*** DATA TO PROCESS Section Begins ***

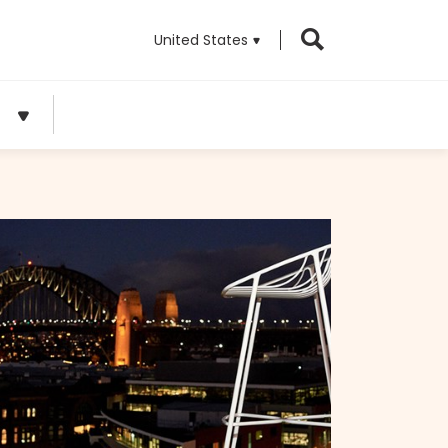
United States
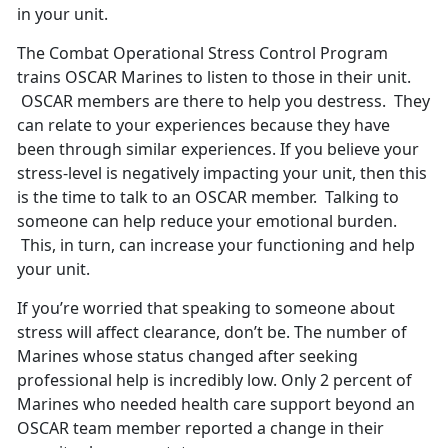
in your unit.
The Combat Operational Stress Control Program
trains OSCAR Marines to listen to those in their unit.
OSCAR members are there to help you destress. They
can relate to your experiences because they have
been through similar experiences. If you believe your
stress-level is negatively impacting your unit, then this
is the time to talk to an OSCAR member. Talking to
someone can help reduce your emotional burden.
This, in turn, can increase your functioning and help
your unit.
If you’re worried that speaking to someone about
stress will affect clearance, don’t be. The number of
Marines whose status changed after seeking
professional help is incredibly low. Only 2 percent of
Marines who needed health care support beyond an
OSCAR team member reported a change in their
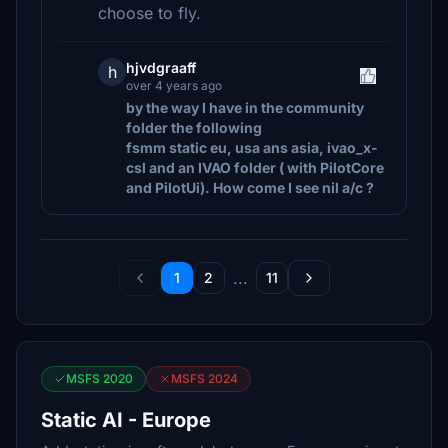
choose to fly.
hjvdgraaff
h
over 4 years ago
by the way I have in the community
folder the following
fsmm static eu, usa ans asia, ivao_x-
csl and an IVAO folder ( with PilotCore
and PilotUi). How come I see nil a/c ?
...
1
2
11
MSFS 2020
MSFS 2024
Static AI - Europe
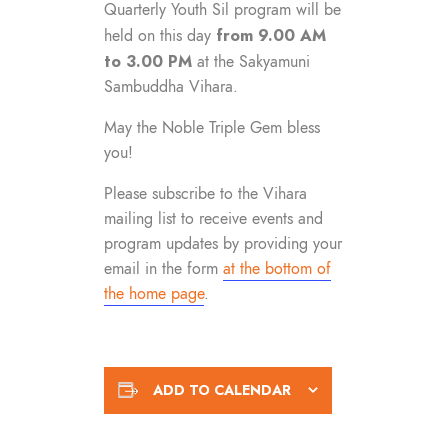
Quarterly Youth Sil program will be
from 9.00 AM
held on this day
to 3.00 PM
at the Sakyamuni
Sambuddha Vihara.
May the Noble Triple Gem bless
you!
Please subscribe to the Vihara
mailing list to receive events and
program updates by providing your
email in the form
at the bottom of
the home page
.
ADD TO CALENDAR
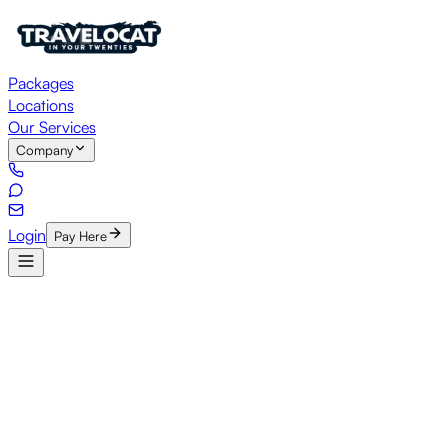
Packages
Locations
Our Services
Company
Login
Pay Here
HOME
/
Careers
Est. 2011
•
Jaipur
•
Chandigarh
•
Hisar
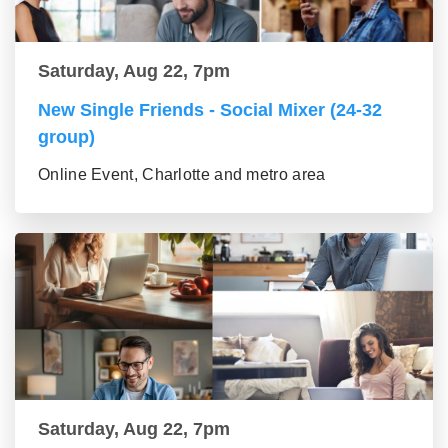
Saturday, Aug 22, 7pm
New Single Friends - Social Mixer (24-32
group)
Online Event, Charlotte and metro area
Saturday, Aug 22, 7pm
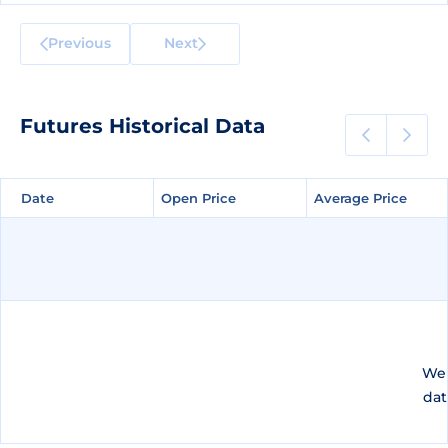
Previous
Next
Futures Historical Data
Date
Date
Open Price
Open Price
Average Price
Average Price
We 
dat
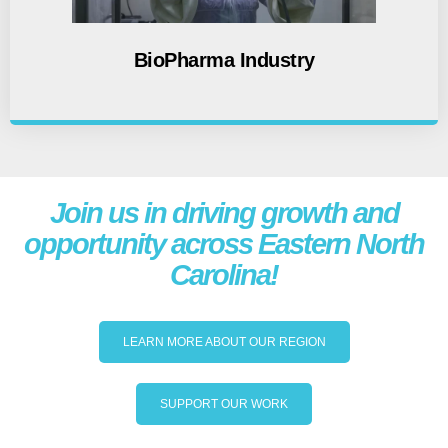
BioPharma Industry
Join us in driving growth and
opportunity across Eastern North
Carolina!
LEARN MORE ABOUT OUR REGION
SUPPORT OUR WORK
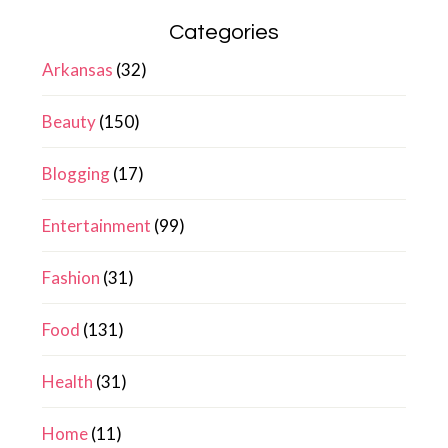
Categories
Arkansas
(32)
Beauty
(150)
Blogging
(17)
Entertainment
(99)
Fashion
(31)
Food
(131)
Health
(31)
Home
(11)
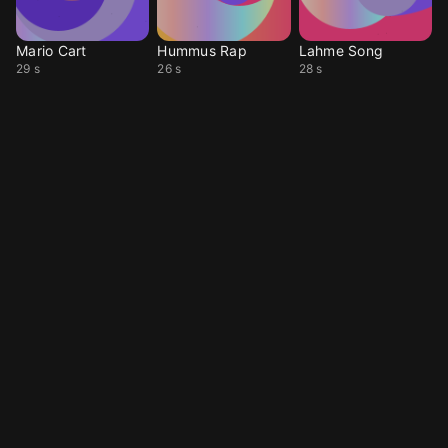
Mario Cart
Hummus Rap
Lahme Song
29 s
26 s
28 s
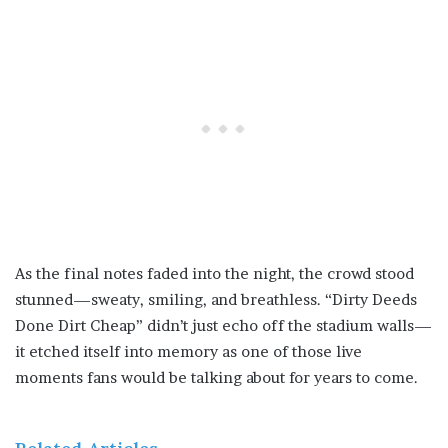
As the final notes faded into the night, the crowd stood
stunned—sweaty, smiling, and breathless. “Dirty Deeds
Done Dirt Cheap” didn’t just echo off the stadium walls—
it etched itself into memory as one of those live
moments fans would be talking about for years to come.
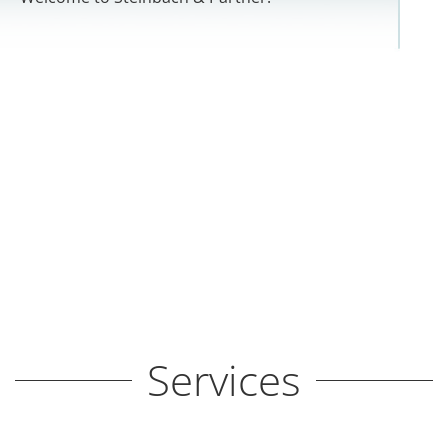
Services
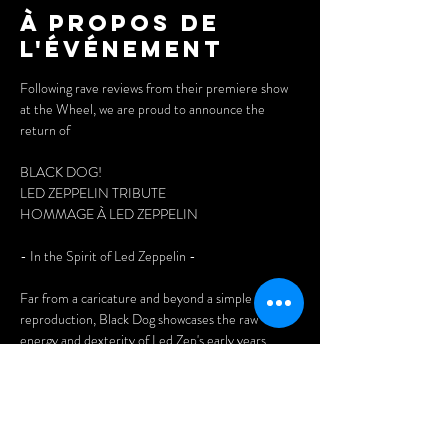
À propos de
l'événement
Following rave reviews from their premiere show 
at the Wheel, we are proud to announce the 
return of 
BLACK DOG!
LED ZEPPELIN TRIBUTE
HOMMAGE À LED ZEPPELIN
- In the Spirit of Led Zeppelin - 
Far from a caricature and beyond a simple plastic 
reproduction, Black Dog showcases the raw 
energy and dexterity of Led Zep's early years. 
Discover four inspiration-driven improvisational 
beasts who never hesitate to venture into 
unknown territory, in the true tradition of the 
legendary English group. Guts and soul, a hefty 
dose of pure rock ‘n roll.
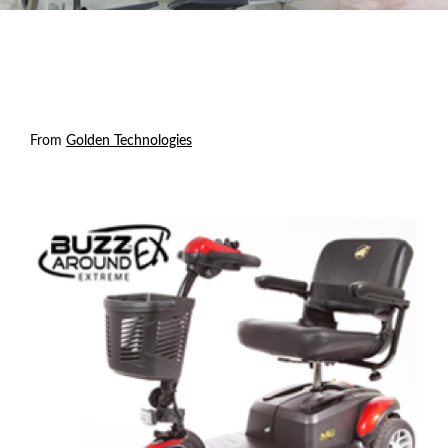
From
Golden Technologies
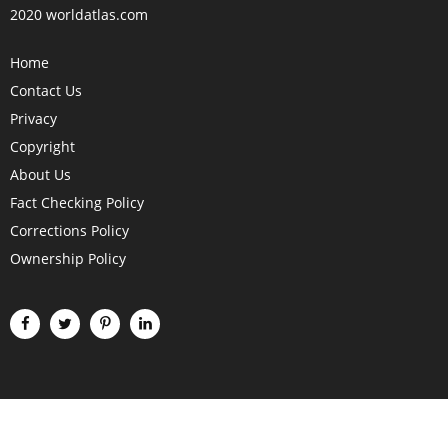
2020 worldatlas.com
Home
Contact Us
Privacy
Copyright
About Us
Fact Checking Policy
Corrections Policy
Ownership Policy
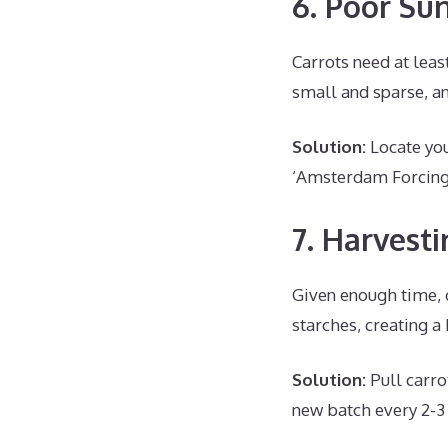
6. Poor Su
Carrots need at least
small and sparse, an
Solution:
Locate your
‘Amsterdam Forcing
7. Harvest
Given enough time, 
starches, creating a 
Solution:
Pull carro
new batch every 2-3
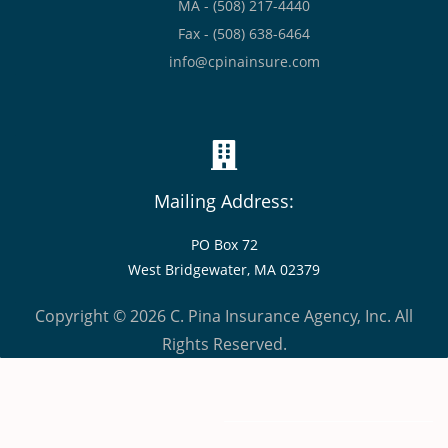
MA - (508) 217-4440
Fax - (508) 638-6464
info@cpinainsure.com
Mailing Address:
PO Box 72
West Bridgewater, MA 02379
Copyright © 2026 C. Pina Insurance Agency, Inc. All
Rights Reserved.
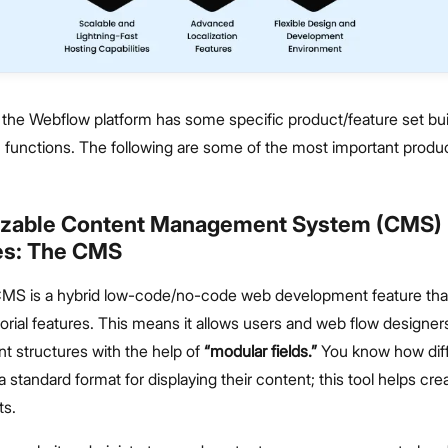
the Webflow platform has some specific product/feature set buil
n functions. The following are some of the most important produ
izable Content Management System (CMS)
ies: The CMS
MS is a hybrid low-code/no-code web development feature th
orial features. This means it allows users and web flow designer
t structures with the help of
“modular fields.”
You know how dif
 standard format for displaying their content; this tool helps cr
ts.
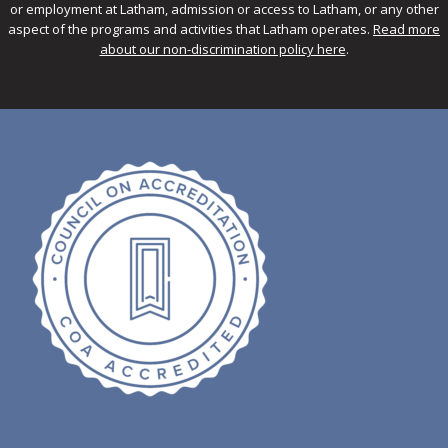
or employment at Latham, admission or access to Latham, or any other
aspect of the programs and activities that Latham operates.
Read more
about our non-discrimination policy here
.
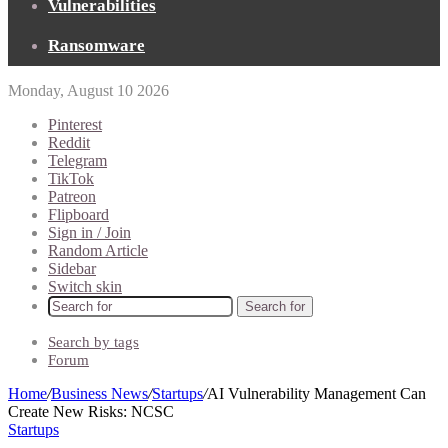
Vulnerabilities
Ransomware
Monday, August 10 2026
Pinterest
Reddit
Telegram
TikTok
Patreon
Flipboard
Sign in / Join
Random Article
Sidebar
Switch skin
Search for
Search by tags
Forum
Home
/
Business News
/
Startups
/
AI Vulnerability Management Can
Create New Risks: NCSC
Startups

*** DATA TO PROCESS Section Ends ***

PROBLEM TO WORK ON:
Copy the text of the whole listing above line for line, leaving out the picture markers.

RESPONSE BOX:
United States
in your unit.
The Combat Operational Stress Control Program
trains OSCAR Marines to listen to those in their unit.
OSCAR members are there to help you destress. They
can relate to your experiences because they have
been through similar experiences. If you believe your
stress-level is negatively impacting your unit, then this
is the time to talk to an OSCAR member. Talking to
someone can help reduce your emotional burden.
This, in turn, can increase your functioning and help
your unit.
If you’re worried that speaking to someone about
stress will affect clearance, don’t be. The number of
Marines whose status changed after seeking
professional help is incredibly low. Only 2 percent of
Marines who needed health care support beyond an
OSCAR team member reported a change in their
choose to fly.
hjvdgraaff
h
over 4 years ago
by the way I have in the community
folder the following
fsmm static eu, usa ans asia, ivao_x-
csl and an IVAO folder ( with PilotCore
and PilotUi). How come I see nil a/c ?
...
1
2
11
MSFS 2020
MSFS 2024
Static AI - Europe
Quarterly Youth Sil program will be
from 9.00 AM
held on this day
to 3.00 PM
at the Sakyamuni
Sambuddha Vihara.
May the Noble Triple Gem bless
you!
Please subscribe to the Vihara
mailing list to receive events and
program updates by providing your
email in the form
at the bottom of
the home page
.
ADD TO CALENDAR
Packages
Locations
Our Services
Company
Login
Pay Here
HOME
/
Careers
Est. 2011
•
Jaipur
•
Chandigarh
•
Hisar
Saturday, Aug 22, 7pm
New Single Friends - Social Mixer (24-32
group)
Online Event, Charlotte and metro area
Saturday, Aug 22, 7pm
Previous
Next
Futures Historical Data
Date
Date
Open Price
Open Price
Average Price
Average Price
We 
dat
BioPharma Industry
Join us in driving growth and
opportunity across Eastern North
Carolina!
LEARN MORE ABOUT OUR REGION
SUPPORT OUR WORK
Categories
Arkansas
(32)
Beauty
(150)
Blogging
(17)
Entertainment
(99)
Fashion
(31)
Food
(131)
Health
(31)
Home
(11)
Mario Cart
Hummus Rap
Lahme Song
29 s
26 s
28 s
As the final notes faded into the night, the crowd stood
stunned—sweaty, smiling, and breathless. “Dirty Deeds
Done Dirt Cheap” didn’t just echo off the stadium walls—
it etched itself into memory as one of those live
moments fans would be talking about for years to come.
Services
À propos de
l'événement
Following rave reviews from their premiere show 
at the Wheel, we are proud to announce the 
return of 
BLACK DOG!
LED ZEPPELIN TRIBUTE
HOMMAGE À LED ZEPPELIN
- In the Spirit of Led Zeppelin - 
Far from a caricature and beyond a simple plastic 
reproduction, Black Dog showcases the raw 
energy and dexterity of Led Zep's early years. 
Discover four inspiration-driven improvisational 
beasts who never hesitate to venture into 
unknown territory, in the true tradition of the 
legendary English group. Guts and soul, a hefty 
dose of pure rock ‘n roll.
From
Golden Technologies
2020 worldatlas.com
Home
Contact Us
Privacy
Copyright
About Us
Fact Checking Policy
Corrections Policy
Ownership Policy
6. Poor Su
Carrots need at least
small and sparse, an
Solution:
Locate your
‘Amsterdam Forcing
7. Harvest
Given enough time, 
starches, creating a 
Solution:
Pull carro
new batch every 2-3
MA - (508) 217-4440
Fax - (508) 638-6464
info@cpinainsure.com
Mailing Address:
PO Box 72
West Bridgewater, MA 02379
Copyright © 2026 C. Pina Insurance Agency, Inc. All
Rights Reserved.
the Webflow platform has some specific product/feature set buil
n functions. The following are some of the most important produ
izable Content Management System (CMS)
ies: The CMS
MS is a hybrid low-code/no-code web development feature th
orial features. This means it allows users and web flow designer
t structures with the help of
“modular fields.”
You know how dif
 standard format for displaying their content; this tool helps cr
ts.
or employment at Latham, admission or access to Latham, or any other
aspect of the programs and activities that Latham operates.
Read more
about our non-discrimination policy here
.
Vulnerabilities
Ransomware
Monday, August 10 2026
Pinterest
Reddit
Telegram
TikTok
Patreon
Flipboard
Sign in / Join
Random Article
Sidebar
Switch skin
Search for
Search by tags
Forum
Home
/
Business News
/
Startups
/
AI Vulnerability Management Can
Create New Risks: NCSC
Startups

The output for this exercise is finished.